Recommended Vaccines for a 14-Year-Old
A 14-year-old should receive the Tdap vaccine, meningococcal conjugate vaccine (MCV4), human papillomavirus (HPV) vaccine, and annual influenza vaccine as core adolescent immunizations, along with any catch-up vaccines they may have missed during childhood. 1
Core Adolescent Vaccines
Tdap (Tetanus, Diphtheria, Pertussis)
- One dose of Tdap is recommended at age 11-12 years
- If not received previously, should be administered at age 14
- Provides protection against tetanus, diphtheria, and pertussis (whooping cough)
- After Tdap, Td boosters are recommended every 10 years 1, 2
Meningococcal Conjugate Vaccine (MCV4)
- First dose recommended at age 11-12 years
- Second dose recommended at age 16 years
- If first dose not yet received, should be given at age 14
- Protects against meningococcal disease which can cause meningitis and bloodstream infections 1, 2
HPV Vaccine
- Recommended for both males and females
- If started before age 15: 2-dose series (doses separated by 6-12 months)
- If started at age 15 or older: 3-dose series (0,1-2,6 months)
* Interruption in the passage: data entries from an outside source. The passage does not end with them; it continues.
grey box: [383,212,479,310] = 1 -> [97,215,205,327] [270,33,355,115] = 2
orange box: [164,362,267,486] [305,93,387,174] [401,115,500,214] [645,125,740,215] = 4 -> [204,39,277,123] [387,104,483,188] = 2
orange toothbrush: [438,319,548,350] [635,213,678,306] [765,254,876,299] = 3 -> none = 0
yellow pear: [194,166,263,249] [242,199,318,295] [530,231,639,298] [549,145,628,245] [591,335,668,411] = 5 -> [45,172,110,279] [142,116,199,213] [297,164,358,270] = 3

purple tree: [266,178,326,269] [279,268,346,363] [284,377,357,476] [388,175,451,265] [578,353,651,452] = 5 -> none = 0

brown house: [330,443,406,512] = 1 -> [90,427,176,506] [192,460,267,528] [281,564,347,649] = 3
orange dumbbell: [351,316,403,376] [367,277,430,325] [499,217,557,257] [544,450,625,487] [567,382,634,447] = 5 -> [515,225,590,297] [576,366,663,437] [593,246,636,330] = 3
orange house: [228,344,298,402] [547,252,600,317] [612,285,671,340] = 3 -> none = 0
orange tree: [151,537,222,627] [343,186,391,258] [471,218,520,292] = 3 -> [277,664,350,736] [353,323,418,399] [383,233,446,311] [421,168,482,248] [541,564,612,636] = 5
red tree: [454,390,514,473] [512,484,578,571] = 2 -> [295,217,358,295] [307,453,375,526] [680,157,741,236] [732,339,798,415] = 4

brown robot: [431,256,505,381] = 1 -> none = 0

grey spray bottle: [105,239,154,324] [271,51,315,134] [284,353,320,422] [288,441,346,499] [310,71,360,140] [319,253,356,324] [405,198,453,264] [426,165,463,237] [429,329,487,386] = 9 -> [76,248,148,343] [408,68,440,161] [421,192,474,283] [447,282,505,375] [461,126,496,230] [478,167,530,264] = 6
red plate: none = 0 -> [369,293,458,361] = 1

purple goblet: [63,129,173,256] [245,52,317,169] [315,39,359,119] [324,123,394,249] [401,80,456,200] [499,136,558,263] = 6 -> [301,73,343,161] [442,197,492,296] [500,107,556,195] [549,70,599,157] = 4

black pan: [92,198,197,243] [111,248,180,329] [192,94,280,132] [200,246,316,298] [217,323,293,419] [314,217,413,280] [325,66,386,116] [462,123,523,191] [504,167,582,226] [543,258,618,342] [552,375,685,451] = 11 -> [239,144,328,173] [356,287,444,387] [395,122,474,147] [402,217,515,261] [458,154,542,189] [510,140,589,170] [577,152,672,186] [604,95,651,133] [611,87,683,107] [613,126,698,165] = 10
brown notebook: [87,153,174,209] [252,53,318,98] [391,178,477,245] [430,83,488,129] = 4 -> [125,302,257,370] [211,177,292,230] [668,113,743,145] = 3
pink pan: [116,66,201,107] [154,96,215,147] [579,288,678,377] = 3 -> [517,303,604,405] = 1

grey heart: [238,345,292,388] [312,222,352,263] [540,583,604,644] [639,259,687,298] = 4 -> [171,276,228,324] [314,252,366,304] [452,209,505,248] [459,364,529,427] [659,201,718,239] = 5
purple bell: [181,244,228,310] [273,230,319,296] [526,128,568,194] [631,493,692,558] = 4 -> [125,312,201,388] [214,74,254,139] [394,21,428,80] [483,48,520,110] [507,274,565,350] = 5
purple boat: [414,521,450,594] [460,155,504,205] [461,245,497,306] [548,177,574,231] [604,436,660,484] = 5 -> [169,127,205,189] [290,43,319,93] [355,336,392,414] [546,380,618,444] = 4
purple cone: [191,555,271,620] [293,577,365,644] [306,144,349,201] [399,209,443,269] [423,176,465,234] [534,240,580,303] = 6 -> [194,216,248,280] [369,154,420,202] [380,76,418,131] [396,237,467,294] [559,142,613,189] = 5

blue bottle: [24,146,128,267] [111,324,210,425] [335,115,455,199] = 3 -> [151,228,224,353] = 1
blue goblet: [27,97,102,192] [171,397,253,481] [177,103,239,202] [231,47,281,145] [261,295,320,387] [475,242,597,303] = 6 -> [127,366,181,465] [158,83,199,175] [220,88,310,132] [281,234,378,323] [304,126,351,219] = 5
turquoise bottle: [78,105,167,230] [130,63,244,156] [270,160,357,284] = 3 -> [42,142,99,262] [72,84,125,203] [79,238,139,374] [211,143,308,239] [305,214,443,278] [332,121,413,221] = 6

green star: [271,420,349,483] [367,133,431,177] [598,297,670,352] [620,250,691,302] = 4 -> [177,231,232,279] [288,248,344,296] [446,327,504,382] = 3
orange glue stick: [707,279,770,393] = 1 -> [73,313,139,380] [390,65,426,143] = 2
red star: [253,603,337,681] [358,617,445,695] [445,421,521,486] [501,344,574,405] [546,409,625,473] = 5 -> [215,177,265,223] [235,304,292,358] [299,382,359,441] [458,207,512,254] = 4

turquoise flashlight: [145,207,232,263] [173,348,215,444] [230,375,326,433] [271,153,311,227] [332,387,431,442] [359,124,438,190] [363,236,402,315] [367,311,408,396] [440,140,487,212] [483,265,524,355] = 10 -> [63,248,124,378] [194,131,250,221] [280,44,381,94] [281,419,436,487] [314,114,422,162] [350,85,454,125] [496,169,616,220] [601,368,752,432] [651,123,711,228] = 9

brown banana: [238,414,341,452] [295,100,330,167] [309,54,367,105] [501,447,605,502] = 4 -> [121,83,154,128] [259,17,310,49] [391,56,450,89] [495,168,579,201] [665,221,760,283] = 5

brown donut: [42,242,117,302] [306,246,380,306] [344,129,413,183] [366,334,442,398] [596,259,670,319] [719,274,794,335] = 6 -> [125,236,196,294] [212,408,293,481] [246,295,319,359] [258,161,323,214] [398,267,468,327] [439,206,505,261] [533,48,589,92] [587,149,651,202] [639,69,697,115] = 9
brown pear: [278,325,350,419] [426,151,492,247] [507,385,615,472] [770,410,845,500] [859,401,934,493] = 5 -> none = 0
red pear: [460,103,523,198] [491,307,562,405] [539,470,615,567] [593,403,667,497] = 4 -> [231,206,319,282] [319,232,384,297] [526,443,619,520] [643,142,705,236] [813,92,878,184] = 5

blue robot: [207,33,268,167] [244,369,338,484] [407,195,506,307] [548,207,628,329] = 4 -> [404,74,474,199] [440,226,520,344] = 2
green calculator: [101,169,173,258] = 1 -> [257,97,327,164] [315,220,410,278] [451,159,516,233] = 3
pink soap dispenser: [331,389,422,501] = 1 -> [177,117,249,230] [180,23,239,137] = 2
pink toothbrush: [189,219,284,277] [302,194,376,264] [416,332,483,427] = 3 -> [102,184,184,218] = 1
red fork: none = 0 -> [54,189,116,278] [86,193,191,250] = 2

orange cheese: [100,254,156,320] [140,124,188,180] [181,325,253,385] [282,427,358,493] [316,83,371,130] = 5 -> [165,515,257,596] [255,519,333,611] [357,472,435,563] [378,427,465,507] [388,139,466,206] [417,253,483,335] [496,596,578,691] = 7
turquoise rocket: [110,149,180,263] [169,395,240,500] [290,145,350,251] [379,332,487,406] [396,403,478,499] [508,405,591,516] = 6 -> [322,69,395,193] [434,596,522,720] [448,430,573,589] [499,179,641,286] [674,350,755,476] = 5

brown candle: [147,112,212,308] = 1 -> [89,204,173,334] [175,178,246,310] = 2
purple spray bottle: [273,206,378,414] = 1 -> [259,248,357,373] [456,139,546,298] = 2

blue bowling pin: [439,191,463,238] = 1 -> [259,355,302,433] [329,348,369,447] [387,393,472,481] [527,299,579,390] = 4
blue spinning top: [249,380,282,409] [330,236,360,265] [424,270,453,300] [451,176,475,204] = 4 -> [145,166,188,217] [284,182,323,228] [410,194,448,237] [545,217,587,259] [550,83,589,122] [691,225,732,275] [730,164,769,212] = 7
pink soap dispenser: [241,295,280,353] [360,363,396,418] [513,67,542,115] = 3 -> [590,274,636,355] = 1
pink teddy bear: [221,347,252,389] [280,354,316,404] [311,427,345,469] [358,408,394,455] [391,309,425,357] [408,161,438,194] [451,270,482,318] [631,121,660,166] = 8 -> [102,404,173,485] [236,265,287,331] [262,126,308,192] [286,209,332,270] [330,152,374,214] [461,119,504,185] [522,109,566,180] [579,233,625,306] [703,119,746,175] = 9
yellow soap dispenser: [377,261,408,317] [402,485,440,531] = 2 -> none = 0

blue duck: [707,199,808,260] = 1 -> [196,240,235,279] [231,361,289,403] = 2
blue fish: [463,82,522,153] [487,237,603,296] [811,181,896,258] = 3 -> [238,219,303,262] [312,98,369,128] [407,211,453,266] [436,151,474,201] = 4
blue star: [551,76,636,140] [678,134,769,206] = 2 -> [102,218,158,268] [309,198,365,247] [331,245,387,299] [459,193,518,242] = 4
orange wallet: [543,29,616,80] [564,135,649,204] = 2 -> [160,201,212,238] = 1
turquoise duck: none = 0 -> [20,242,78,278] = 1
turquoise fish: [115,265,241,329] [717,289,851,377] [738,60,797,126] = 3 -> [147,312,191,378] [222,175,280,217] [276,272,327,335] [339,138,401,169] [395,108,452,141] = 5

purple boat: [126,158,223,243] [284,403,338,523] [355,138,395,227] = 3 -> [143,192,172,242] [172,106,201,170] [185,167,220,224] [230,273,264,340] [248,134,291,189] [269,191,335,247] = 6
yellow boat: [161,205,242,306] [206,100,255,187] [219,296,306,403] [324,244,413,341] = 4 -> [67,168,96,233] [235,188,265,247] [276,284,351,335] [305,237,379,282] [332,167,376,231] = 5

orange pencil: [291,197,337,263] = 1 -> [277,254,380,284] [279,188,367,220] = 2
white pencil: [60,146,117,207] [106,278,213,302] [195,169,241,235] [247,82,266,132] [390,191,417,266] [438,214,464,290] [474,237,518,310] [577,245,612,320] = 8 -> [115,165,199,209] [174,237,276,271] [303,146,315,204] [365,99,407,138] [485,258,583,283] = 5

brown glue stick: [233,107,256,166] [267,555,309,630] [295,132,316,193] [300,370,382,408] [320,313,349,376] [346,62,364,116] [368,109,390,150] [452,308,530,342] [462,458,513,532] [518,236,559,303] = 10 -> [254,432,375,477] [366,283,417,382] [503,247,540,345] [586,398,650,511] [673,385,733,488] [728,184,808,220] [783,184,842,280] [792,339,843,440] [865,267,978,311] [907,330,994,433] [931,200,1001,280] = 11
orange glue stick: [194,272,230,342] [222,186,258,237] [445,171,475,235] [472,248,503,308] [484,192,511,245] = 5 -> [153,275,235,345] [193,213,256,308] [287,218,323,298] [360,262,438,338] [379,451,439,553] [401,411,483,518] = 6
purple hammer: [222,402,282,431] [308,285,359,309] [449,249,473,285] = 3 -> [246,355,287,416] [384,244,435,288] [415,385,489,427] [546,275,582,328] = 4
- Protects against HPV infections that can lead to certain cancers and genital warts 1
Influenza Vaccine
- Recommended annually for all adolescents
- Particularly important for those with chronic medical conditions like asthma
- Can be given as inactivated influenza vaccine (IIV) or live attenuated influenza vaccine (LAIV) for healthy adolescents 1
Catch-Up Vaccinations
If the 14-year-old has not previously received or completed these vaccine series, they should receive:
MMR (Measles, Mumps, Rubella)
- Should have received 2 doses, with second dose typically given at age 4-6 years
- If not completed, doses should be separated by at least 4 weeks 1, 2
Hepatitis B
- Should have completed the 3-dose series in childhood
- If not completed, should finish the series
- A 2-dose series of Recombivax HB is licensed for adolescents aged 11-15 years 1
Varicella (Chickenpox)
- Should have received 2 doses, with second dose typically given at age 4-6 years
- If no history of chickenpox disease and not previously vaccinated, should receive 2 doses separated by at least 3 months 1, 2
Hepatitis A
- If not previously received, should complete the 2-dose series
- Doses should be administered at least 6 months apart 2
Administration Considerations
- All indicated vaccines can be administered during the same visit using separate syringes at different anatomic sites
- Simultaneous administration of multiple vaccines is safe and effective, with no interference between routinely recommended vaccines
- Administering all indicated vaccines during a single visit increases the likelihood of completing all recommended vaccines 1
Special Considerations
- Adolescents with certain immunocompromising conditions (e.g., complement component deficiencies, asplenia) may need additional meningococcal vaccine doses
- Immunocompromised adolescents may have different vaccination requirements, with some live vaccines (like MMR and varicella) potentially contraindicated depending on the level of immunosuppression 1
Documentation
All administered vaccines should be documented in the adolescent's immunization record to ensure proper tracking of vaccination status and to avoid unnecessary revaccination 1.